If it calls for them, they have to be used.

Vic

If what calls for them? If you are saying builders can't deviate from the plans then we probably need to ground the entire RV fleet :eek:
 
I just inspected an RV-10 yesterday with 100 hours on it and NO cotter pins in any of the 4 engine Lord mount bolts....

One of the things I find fascinating is the difference between a Cherokee 180 and the RV-7A. Pretty much the same engine (mags, carb, etc.).

FWIW - the Cherokee does not have cotter pins on the engine mount hardware.

Dan
 
No, Walt.

I am far from being the smartest one on the List or anywhere else for that matter. :)
I was simply stating that if a drilled bolt and castellated nut are used together, then the cotter pin is not optional.

Vic
 
Technology

I think this is a situation of seeking a solution for a problem that doesn't exist. Van's did this for a reason and has been pointed out, 8000+ flying without control surfaces dropping off.

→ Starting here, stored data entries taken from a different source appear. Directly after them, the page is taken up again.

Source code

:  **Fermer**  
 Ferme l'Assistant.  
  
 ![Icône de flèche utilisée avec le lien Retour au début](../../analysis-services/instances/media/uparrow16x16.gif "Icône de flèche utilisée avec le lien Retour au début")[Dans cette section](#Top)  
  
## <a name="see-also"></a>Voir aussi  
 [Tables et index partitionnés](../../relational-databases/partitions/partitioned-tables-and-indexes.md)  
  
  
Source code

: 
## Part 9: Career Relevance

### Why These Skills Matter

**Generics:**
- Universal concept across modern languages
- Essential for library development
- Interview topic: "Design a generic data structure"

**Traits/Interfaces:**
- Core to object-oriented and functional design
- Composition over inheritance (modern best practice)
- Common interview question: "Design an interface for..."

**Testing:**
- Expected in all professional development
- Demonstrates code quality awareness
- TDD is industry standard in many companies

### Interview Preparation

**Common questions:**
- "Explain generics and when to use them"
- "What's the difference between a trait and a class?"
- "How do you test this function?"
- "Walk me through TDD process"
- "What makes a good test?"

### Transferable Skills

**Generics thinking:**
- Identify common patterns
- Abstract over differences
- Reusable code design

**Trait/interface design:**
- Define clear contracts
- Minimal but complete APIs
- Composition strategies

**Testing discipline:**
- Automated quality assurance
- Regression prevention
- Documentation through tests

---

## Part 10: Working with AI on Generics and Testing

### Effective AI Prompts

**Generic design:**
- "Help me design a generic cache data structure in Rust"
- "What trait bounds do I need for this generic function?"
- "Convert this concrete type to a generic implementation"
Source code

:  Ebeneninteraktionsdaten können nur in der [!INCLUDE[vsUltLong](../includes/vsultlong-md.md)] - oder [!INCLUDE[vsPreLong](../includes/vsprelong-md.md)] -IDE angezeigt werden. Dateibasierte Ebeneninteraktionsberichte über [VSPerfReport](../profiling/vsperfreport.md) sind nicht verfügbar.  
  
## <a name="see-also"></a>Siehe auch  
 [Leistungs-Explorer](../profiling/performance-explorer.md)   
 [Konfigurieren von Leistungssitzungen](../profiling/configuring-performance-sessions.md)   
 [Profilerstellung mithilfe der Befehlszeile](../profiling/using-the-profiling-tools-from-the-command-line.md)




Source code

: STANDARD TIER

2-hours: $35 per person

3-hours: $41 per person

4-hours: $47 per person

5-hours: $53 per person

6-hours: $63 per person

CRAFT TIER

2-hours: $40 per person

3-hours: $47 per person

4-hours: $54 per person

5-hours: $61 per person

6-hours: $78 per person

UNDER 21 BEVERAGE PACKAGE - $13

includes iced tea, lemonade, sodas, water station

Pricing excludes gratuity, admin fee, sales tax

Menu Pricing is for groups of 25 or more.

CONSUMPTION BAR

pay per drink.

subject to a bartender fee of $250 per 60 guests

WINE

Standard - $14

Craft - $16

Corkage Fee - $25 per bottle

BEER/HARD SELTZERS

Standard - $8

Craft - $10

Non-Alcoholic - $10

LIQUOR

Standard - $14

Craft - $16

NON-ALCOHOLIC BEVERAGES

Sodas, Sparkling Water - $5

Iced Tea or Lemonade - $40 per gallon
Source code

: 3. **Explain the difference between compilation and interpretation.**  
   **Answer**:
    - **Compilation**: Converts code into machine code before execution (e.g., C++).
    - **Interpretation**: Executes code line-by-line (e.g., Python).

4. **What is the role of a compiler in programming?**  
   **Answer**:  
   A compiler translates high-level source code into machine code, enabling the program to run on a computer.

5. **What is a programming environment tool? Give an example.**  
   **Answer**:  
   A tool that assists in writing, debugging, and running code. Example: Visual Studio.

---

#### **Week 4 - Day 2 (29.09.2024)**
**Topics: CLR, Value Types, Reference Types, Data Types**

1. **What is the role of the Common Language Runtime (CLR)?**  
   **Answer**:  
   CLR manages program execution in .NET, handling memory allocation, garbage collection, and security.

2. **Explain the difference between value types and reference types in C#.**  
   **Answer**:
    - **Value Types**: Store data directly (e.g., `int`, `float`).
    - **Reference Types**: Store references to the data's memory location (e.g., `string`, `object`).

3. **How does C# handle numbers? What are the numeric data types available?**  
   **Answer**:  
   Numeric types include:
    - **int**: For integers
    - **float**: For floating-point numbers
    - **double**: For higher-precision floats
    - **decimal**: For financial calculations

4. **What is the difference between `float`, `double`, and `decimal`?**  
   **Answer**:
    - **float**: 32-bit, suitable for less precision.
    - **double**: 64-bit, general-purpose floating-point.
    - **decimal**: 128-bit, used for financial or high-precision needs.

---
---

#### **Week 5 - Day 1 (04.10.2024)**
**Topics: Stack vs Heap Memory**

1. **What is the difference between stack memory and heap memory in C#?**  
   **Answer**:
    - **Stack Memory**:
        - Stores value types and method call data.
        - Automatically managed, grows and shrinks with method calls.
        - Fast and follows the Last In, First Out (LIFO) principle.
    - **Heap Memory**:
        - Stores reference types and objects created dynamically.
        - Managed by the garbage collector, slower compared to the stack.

One of the other interesting controversies is the lace cord vs. zip ties. Many think that lace cord is the only way to go. I see no issues with zip ties but I like the looks of nicely done lace cord.

I was talking to one of the mechanics for our helicopters. He's been with the company for lots of years. I asked why everything is zip tied now instead of lace corded. He said back when lace cord was the only option. Now we have all sizes zip ties for all temperature ranges, stand offs, spacers etc..... He said nothing wrong with lace cord but technology has changed.